Heads of State and Government of African Union Member States will this weekend meet in the Ethiopian capital Addis Ababa in a meeting that will exclusively discuss how the Pan-African body can be reformed to deliver better for Africans.
The summit, slated for November 17 and 18, will be chaired by President Paul Kagame in his capacity as Chairperson of the African Union.
According to Moussa Faki Mahamat, the Chairperson of the AU Commission, these reforms touch all the AU’s organs.
“The ongoing institutional reform is, undoubtedly, one of the most ambitious initiatives for change ever taken by our Union. It touches upon all aspects of its functioning and concerns all its organs. Other attempts were made in the past. These, let’s face it, did not live up to expectations, leaving a bitter taste of unfinished business,” said Mahamat.
He was speaking Wednesday at the opening session of the Executive Council that brings together Ministers of Foreign Affairs of the AU partner states, whose recommendations are to be endorsed by Heads of State when they meet in two days’ time.
The council meeting, which is also being held in Addis, is chaired by Rwanda’s Foreign Affairs Minister Dr Richard Sezibera, a role he assumed for the first time since his appointment to cabinet last month.
“By taking the leadership of the reform process, our leaders clearly indicated their determination to follow up all aspects and ensure its successful conclusion. They put their credibility in the balance,” Mahamat added.
The reforms, whose implementation was assigned to President Kagame by his continental peers last year, have an ultimate aim of weaning Africa off dependence on external aid by making it economically independent.
After he was appointed to champion the reform process in 2016, Kagame selected a team of nine eminent Africans to help him come up with the required reforms.
Almost all the members of the team have worked in the economic and policy fields. They worked with President Kagame who in July last year, presented the proposed reforms to the Summit.
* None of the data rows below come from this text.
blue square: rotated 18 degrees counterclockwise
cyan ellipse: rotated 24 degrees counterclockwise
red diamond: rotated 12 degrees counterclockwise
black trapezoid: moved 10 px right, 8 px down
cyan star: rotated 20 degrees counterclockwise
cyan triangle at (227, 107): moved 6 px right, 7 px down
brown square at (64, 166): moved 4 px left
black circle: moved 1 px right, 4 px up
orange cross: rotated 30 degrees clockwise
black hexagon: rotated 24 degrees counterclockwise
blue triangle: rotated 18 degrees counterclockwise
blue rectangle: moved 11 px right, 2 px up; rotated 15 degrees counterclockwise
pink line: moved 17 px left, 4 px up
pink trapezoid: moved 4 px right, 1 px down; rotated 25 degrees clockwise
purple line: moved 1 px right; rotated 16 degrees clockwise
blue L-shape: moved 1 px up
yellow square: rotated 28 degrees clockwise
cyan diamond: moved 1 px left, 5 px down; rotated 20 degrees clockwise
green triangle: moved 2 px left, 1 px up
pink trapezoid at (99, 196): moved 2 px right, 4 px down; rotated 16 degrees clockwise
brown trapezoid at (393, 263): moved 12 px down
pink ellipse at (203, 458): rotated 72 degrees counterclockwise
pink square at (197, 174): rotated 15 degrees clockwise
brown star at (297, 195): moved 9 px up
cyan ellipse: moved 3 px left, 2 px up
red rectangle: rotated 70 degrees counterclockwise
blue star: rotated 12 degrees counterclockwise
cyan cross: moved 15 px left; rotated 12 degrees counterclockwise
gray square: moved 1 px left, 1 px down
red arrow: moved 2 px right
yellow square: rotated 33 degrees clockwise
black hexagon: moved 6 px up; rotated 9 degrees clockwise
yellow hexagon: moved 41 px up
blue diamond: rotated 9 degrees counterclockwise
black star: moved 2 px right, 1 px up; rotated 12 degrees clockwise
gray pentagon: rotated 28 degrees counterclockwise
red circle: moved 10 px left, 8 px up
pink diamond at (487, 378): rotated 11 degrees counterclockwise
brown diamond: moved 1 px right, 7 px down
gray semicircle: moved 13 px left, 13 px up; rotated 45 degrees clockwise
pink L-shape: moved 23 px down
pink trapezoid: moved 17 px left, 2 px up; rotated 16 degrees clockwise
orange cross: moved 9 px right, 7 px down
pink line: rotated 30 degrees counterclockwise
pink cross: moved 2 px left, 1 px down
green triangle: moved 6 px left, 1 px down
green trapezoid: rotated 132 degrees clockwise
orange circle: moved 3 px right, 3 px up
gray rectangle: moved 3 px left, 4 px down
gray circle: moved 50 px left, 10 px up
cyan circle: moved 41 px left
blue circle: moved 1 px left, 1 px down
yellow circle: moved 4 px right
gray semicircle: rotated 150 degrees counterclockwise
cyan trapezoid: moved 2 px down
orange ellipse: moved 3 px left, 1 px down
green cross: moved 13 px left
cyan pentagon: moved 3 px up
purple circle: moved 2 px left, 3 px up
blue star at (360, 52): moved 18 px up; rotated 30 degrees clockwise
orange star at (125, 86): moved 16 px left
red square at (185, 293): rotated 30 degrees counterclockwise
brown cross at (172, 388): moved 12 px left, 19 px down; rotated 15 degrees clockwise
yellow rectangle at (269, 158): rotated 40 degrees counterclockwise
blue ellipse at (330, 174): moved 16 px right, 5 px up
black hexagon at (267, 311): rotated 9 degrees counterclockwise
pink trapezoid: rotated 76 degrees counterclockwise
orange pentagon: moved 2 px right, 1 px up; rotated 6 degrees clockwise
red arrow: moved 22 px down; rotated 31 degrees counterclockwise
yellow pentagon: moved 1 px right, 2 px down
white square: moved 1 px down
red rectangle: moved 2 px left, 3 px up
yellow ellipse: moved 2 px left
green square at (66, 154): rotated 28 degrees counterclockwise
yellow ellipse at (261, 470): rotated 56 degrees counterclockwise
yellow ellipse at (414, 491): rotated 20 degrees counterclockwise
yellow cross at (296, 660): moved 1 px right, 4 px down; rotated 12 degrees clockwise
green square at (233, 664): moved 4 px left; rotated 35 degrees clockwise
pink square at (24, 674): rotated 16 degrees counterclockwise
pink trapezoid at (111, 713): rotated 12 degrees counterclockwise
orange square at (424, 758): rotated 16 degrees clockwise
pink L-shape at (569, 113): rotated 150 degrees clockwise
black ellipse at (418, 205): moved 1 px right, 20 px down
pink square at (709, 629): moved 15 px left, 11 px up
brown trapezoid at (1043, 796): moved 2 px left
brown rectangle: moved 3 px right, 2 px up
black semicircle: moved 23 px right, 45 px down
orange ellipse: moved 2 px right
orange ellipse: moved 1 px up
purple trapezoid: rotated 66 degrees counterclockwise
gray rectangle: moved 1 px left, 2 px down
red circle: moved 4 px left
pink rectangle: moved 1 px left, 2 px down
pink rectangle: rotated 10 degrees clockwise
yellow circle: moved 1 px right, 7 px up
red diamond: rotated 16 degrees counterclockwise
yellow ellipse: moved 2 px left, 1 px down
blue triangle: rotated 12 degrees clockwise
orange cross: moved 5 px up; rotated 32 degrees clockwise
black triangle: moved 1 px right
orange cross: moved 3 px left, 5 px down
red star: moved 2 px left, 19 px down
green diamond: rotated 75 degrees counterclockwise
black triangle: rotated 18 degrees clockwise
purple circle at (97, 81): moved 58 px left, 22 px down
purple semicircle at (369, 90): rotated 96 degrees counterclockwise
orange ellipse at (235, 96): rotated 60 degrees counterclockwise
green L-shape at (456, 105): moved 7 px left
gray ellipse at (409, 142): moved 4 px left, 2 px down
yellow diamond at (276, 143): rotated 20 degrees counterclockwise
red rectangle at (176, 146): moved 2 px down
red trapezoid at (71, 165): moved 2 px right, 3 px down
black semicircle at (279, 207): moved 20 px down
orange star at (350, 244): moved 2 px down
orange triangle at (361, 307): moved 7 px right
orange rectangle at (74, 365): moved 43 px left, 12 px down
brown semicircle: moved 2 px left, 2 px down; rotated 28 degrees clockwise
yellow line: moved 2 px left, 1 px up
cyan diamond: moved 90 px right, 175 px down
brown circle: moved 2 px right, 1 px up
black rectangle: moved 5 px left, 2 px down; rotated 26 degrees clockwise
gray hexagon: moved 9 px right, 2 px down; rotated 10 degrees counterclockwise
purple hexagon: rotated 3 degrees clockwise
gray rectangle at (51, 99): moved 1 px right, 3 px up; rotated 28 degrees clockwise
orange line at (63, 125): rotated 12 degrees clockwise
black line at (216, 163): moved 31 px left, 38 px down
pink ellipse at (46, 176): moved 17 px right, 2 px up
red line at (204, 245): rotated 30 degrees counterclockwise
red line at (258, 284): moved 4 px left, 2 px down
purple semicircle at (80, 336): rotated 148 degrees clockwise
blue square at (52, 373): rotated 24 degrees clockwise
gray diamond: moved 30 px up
The Summit unanimously endorsed the proposed reforms and assigned him to continue with the work and champion the implementation phase.
The Addis meeting will, according to a statement, consider proposals on the reform of the structure and portfolio of the senior leadership of the AU Commission, selection of the senior leadership of the Commission, administrative and financial reforms, and the mandate of the AU Development Agency (AUDA) in line with Assembly decisions.
Addressing the Council, Minister Sezibera reported that the ongoing Institutional Reform has already registered progress in a number of areas, commending the Commission under Mahamat for its dedication to seeing the reforms come to fruition.
“I wish to thank Member States, for your support in ensuring that we are determinedly moving ahead. Without it, the reforms would not have reached the point at which they are today. We may have lengthy discussions at times, but they clearly remain healthy ones, aiming to achieve our objectives,” said Sezibera.
To ensure financial sustainability of the Commission’s activities, the reform, among others, includes the introduction of a 0.2 per cent levy on eligible imports in all partner states.
Already, a number of partner states have committed to the levy while efforts are still ongoing to bring all members on board.